Ismaele La Vardera e i 5 stelle hanno entrambi definito l’impugnativa statale (peraltro già risolta) della legge regionale sul ciclone Harry una ritorsione nei confronti della Sicilia per il No al referendum. Si tratta ovviamente di una sciocchezza colossale come sanno bene sia La Vardera che i 5 Stelle i quali, hanno mentito sapendo di mentire. La Meloni indignata ha scritto a La Vardera dicendo che è un modo vergognoso di fare politica. Ha ragione.

nella foto: l’ex senatore Vladimiro Crisafulli, candidato della sinistra ad Enna

La politica sceglie l’antiquariato. A Enna il Partito Democratico ha scelto di candidare a sindaco l’inossidabile Vladimiro Crisafulli, 75 anni, e di mandare a quel paese il cosiddetto campo largo. Infatti i 5 Stelle e Controcorrente non daranno il simbolo e AVS ha espresso la propria contrarietà. Il centrodestra non ha invece ancora deciso che pesci prendere ed è diviso tra il candidato di Forza Italia e quello dell’MPA.

Il recente rapporto della Banca d’Italia parla chiaro. Il calo degli sportelli bancari in Sicilia prosegue inarrestabile. Nel 2025 sono 997 rispetto ai 1.024 del 2024. 21 sportelli ogni 100.000 abitanti. E 282 dipendenti in meno. Ma la cosa più grave è che sempre più comuni siciliani nel 2025 sono del tutto privi di sportelli bancari: ben 152 su 391 comuni siciliani, 3 in più del 2024. «Un processo di desertificazione» secondo Giuseppe Gargano della Uilca Sicilia.

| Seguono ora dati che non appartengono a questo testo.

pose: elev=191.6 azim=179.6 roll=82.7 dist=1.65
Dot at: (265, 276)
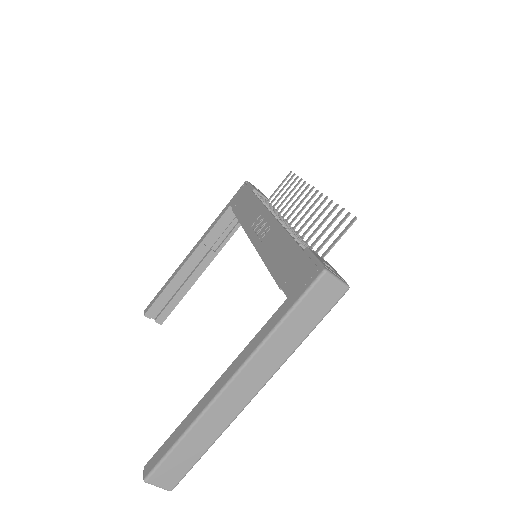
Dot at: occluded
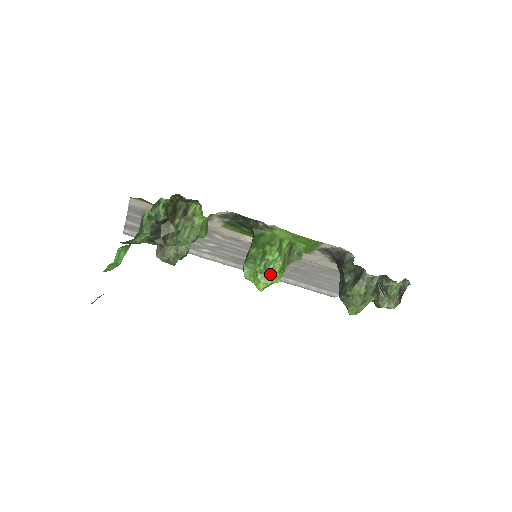
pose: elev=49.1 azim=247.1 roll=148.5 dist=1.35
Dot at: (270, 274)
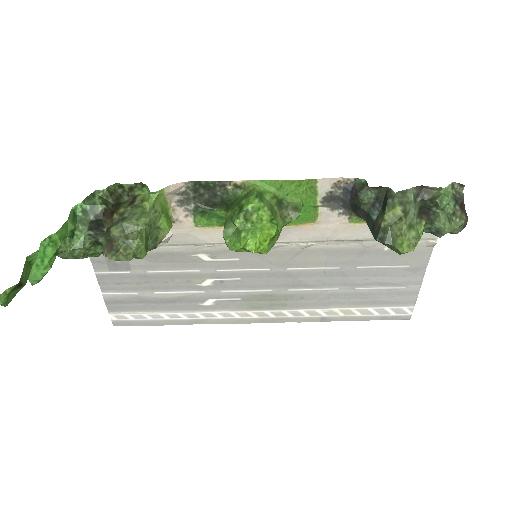
Dot at: (256, 225)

nella foto: il Presidente della Regione, Renato Schifani

Fondi per oltre 289 milioni di euro ai Comuni siciliani. Con un decreto del presidente della Regione, Renato Schifani, nelle funzioni di assessore ad interim delle Autonomie locali, è stato stabilito il criterio di ripartizione delle risorse che spettano agli enti locali per il 2026. Decreto approvato senza ritardi vista l’approvazione della finanziaria nei tempi di legge. Si provvederà adesso all’assegnazione delle risorse per le prime tre trimestralità.

nella foto: il carcere di Siracusa in Contrada Cavadonna

Mega operazione della polizia penitenziaria nel carcere di Cavadonna a Siracusa che ha impegnato circa 300 agenti provenienti da altri istituti siciliani. Sono stati trovati e sequestrati, oltre a diverse dosi di sostanze stupefacenti, anche 67 telefonini, più di uno ogni 10 detenuti. Il carcere di Cavadonna contiene infatti allo stato 668 detenuti su una capienza prevista di 545 posti. Soddisfazione hanno espresso i sindacati degli agenti.

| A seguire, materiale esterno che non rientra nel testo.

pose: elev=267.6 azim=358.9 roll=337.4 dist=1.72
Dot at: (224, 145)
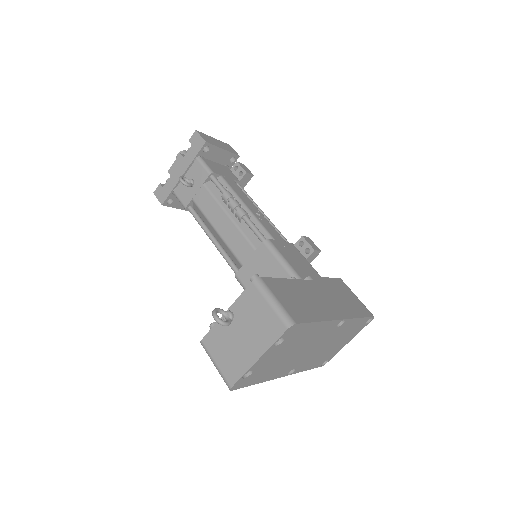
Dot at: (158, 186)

Durante la festa di Carnevale a Corleone si è consumata un’orribile violenza sessuale. Un ragazzo di 18 anni, ancora non compiuti, ha violentato, trascinandola in un vicolo, una ragazzina non ancora quattordicenne con modalità che i carabinieri definiscono particolarmente aggressive e degradanti, procurandole lesioni che l’hanno costretta ad un ricovero ospedaliero. Il ragazzo, incastrato dal Dna, è nel carcere minorile Malaspina.